Redgate Clone supports the way developers work
For developers who like to work with different types of database for different use-cases, and who look to the cloud, containers and automated platforms like Kubernetes to speed up development, Redgate Clone is a flexible and welcome tool.
To work on their own personal database copies, the only thing they need to install locally is the command line interface. No additional local resources like a database instance are required, and a connection string provides access to the clones provided by Redgate Clone through their editor.
The database instances, data and database copies are all managed by Redgate Clone in the cluster, leaving developers free to write code and test their proposed changes against their own clone of the database which contains realistic production-like data.

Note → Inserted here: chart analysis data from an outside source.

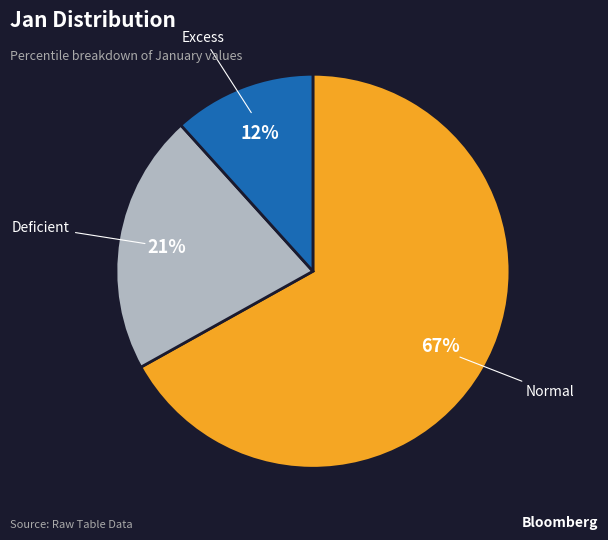

To the nearest percent, what is the average slice percentage?

33%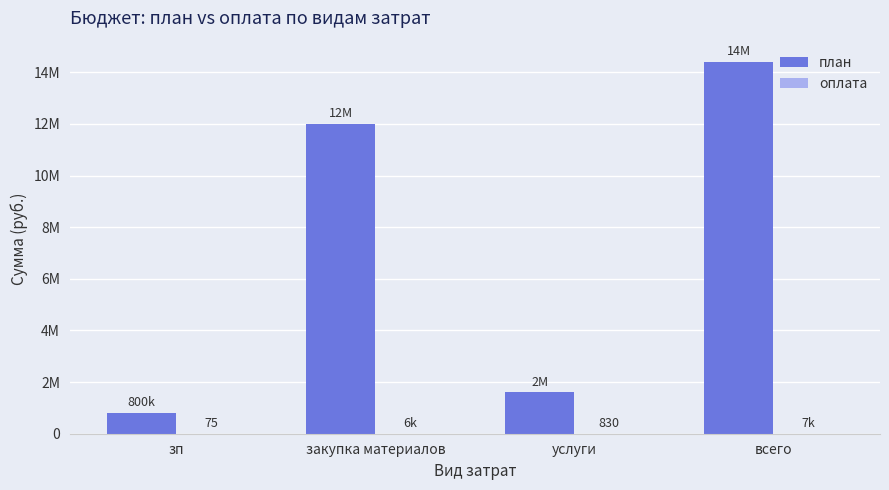

At which category is the sum across all series the highest?

всего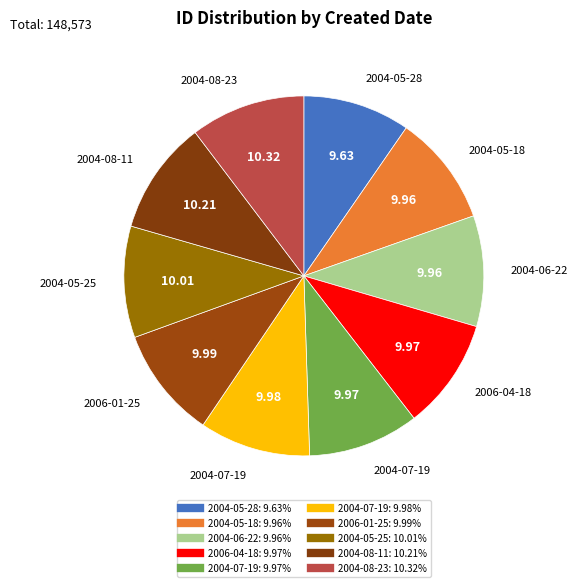

Count the number of slices in the pie.

10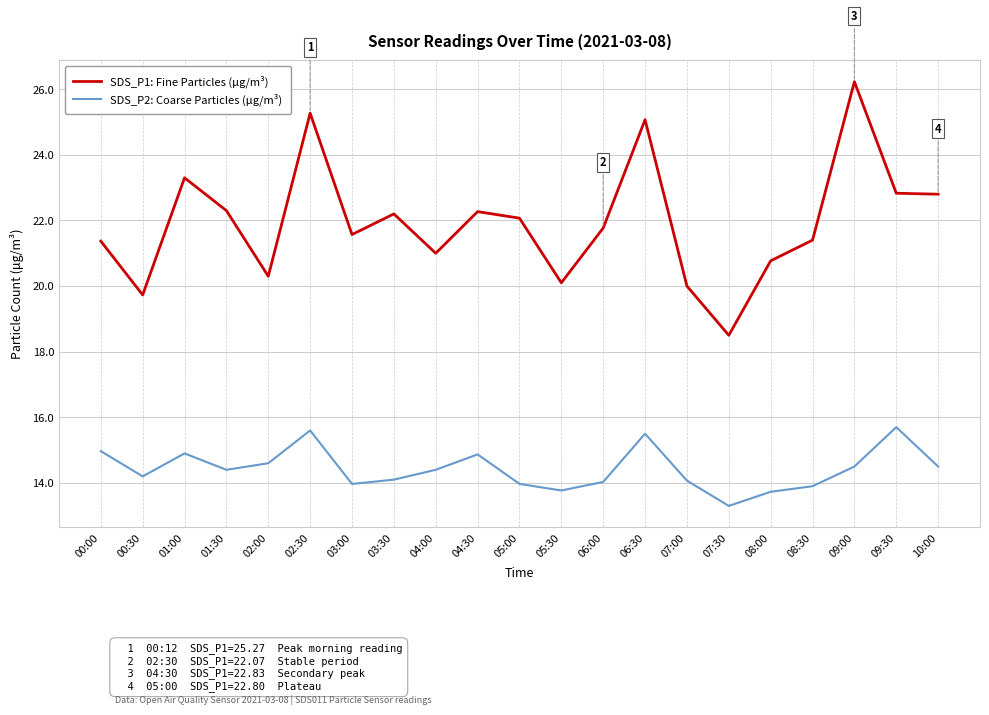

What is the difference between the maximum and minimum values in the SDS_P2: Coarse Particles (μg/m³) series?

2.4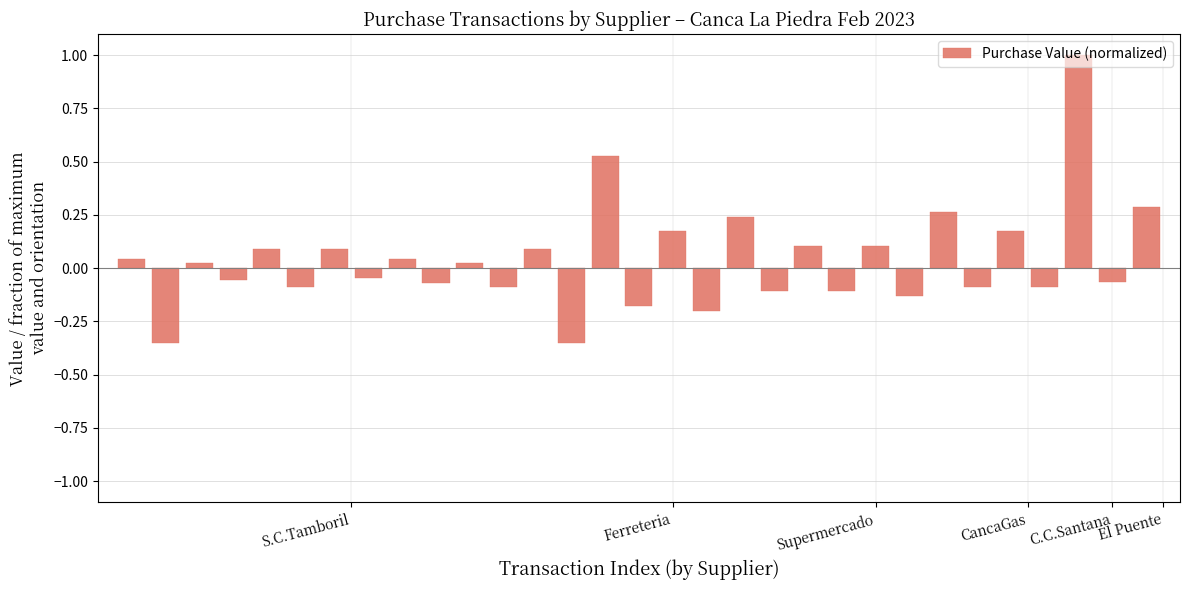

How many bars are there in total?

31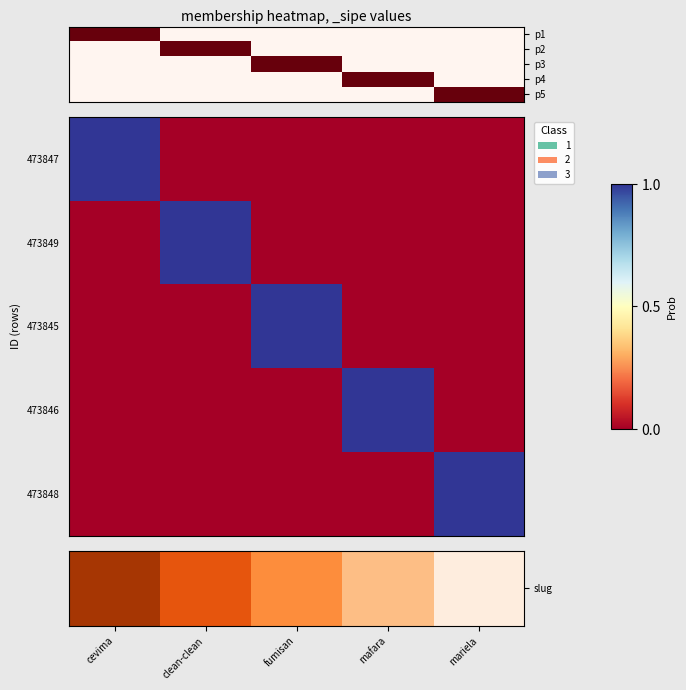

What is the highest value of the 473847 series?

1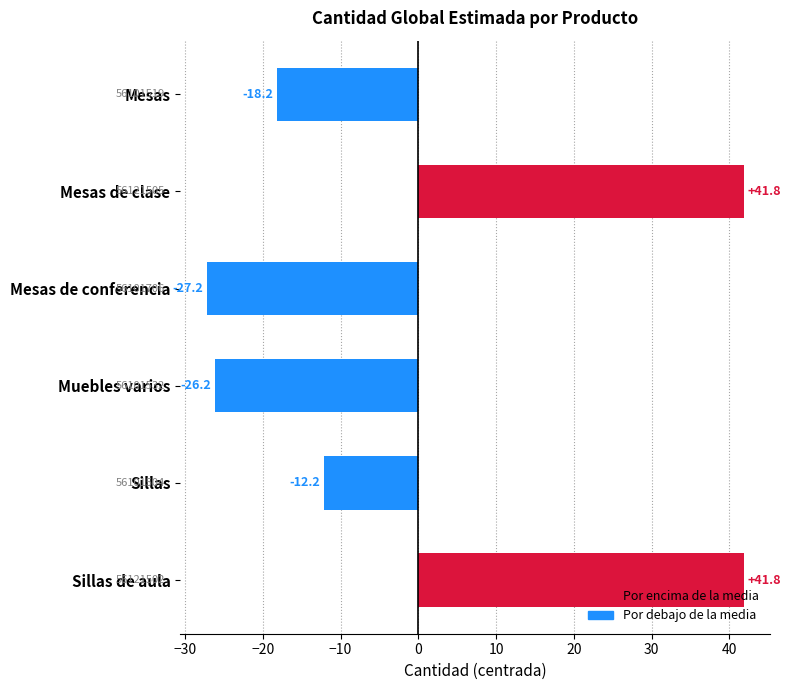

How many bars are there in total?

6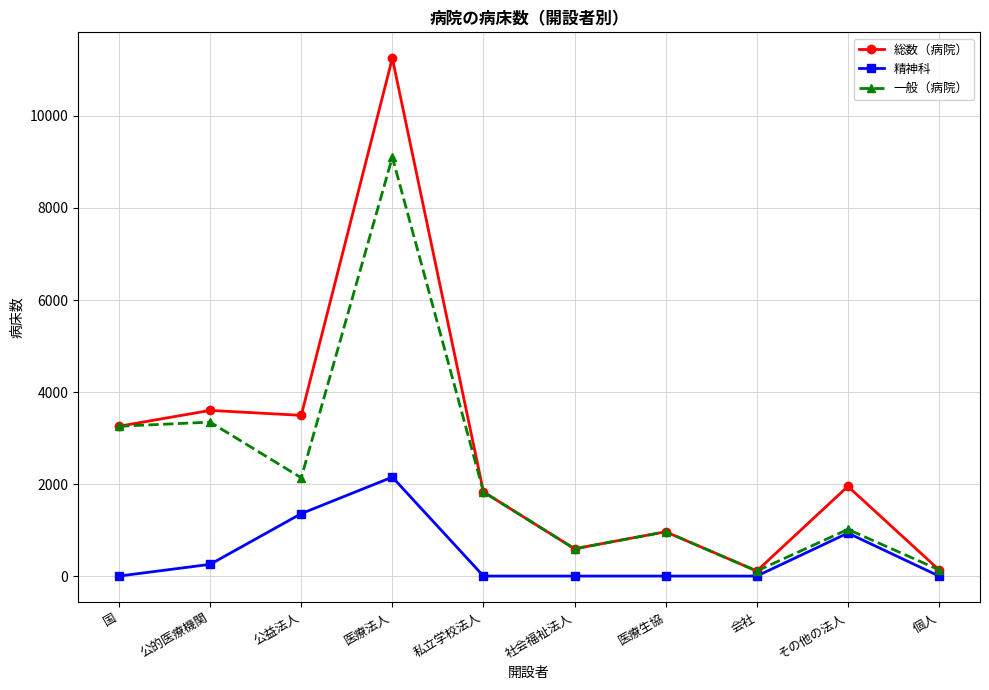

What is the label of the 2nd point from the left?

公的医療機関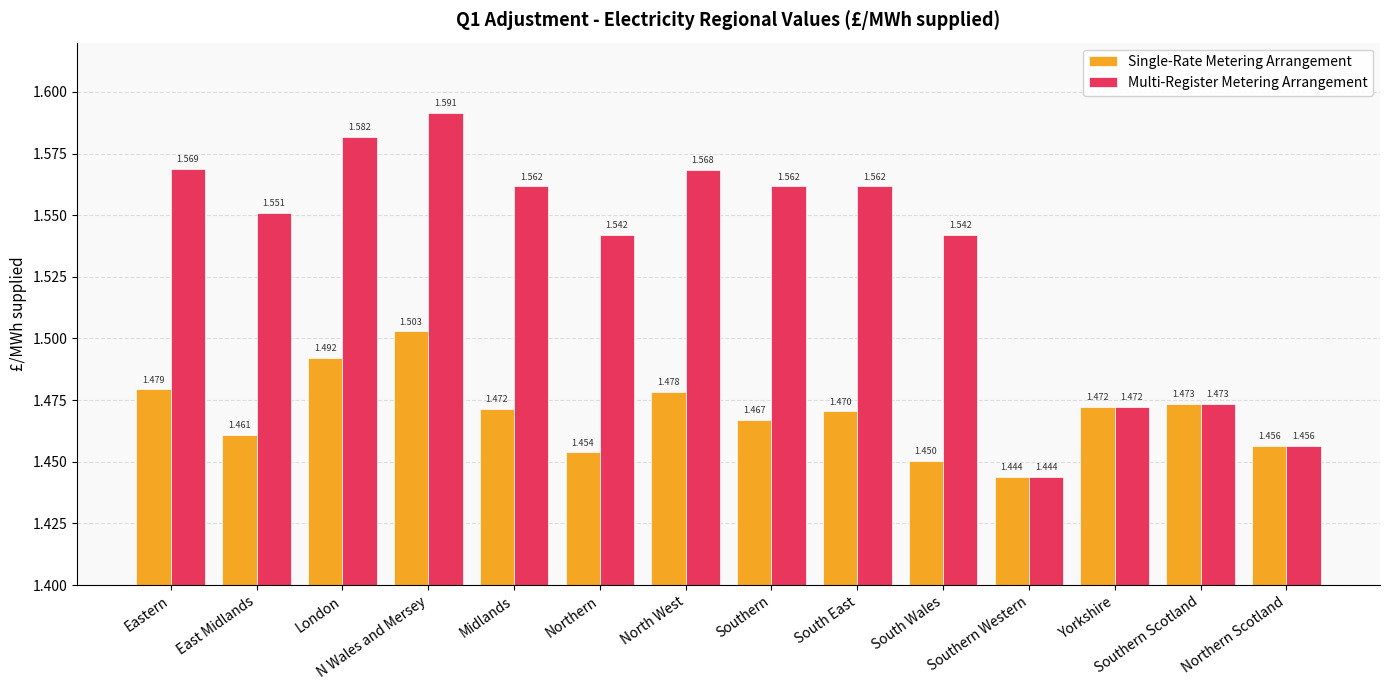

What is the total value across all series at Northern?

3.0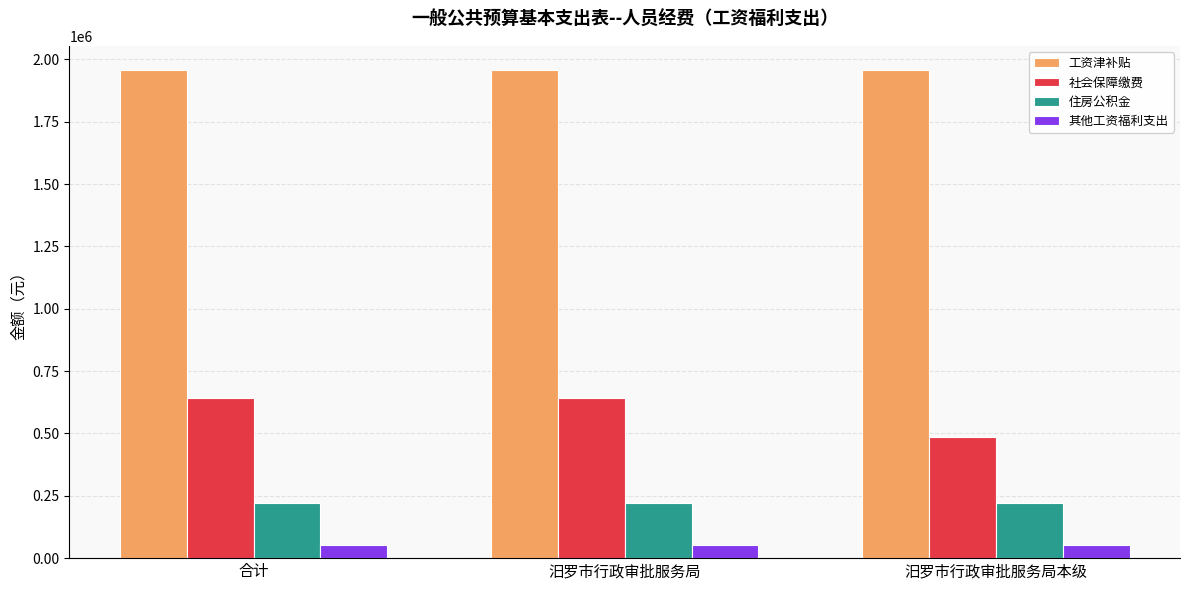

Are the bars horizontal?

No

As a result they gain a range of advantages:
- A dedicated development environment: Developers can work with their own database clones to test and make changes without disrupting others, streamlining feature work, bug fixes and troubleshooting.
- Fast refreshes of development environments: Database environments can be refreshed in seconds, rather than waiting for hours or days to have the data they need for development, testing or troubleshooting.
- Databases can be spun up in CI pipelines: With database copies included as part of the CI pipeline, data-related integration issues can be caught when code is written rather than when it is released.
- Self-serve capability: Developers can safely self-serve new data rather than waiting for a DBA to provide it for them, so they can work autonomously and creatively to solve issues and develop enhancements.
- Real data: Developers can test for issues early in the release pipeline with real production or production-like, compliant, data, instead of being limited to smaller sets or synthetic data. As a result, bugs are caught earlier in the development cycle where they’re faster and easier to fix, speeding up development cycles.
Test Data Management summary
Redgate Clone provides a fast, scriptable way to create copies of SQL Server, PostgreSQL, MySQL and Oracle database instances for development, testing, and QA, using virtual clones which are quick to create, independent, and have minimal storage overhead.
They enable consistent development environments to be automatically provisioned, free developers from working on shared databases, and enable database provisioning to be automated for inclusion in CI and CD pipelines.
As importantly, Redgate Clone supports cloud native architecture and applications working with containers, helping organizations who are looking to align database DevOps with the latest thinking and practice in application DevOps.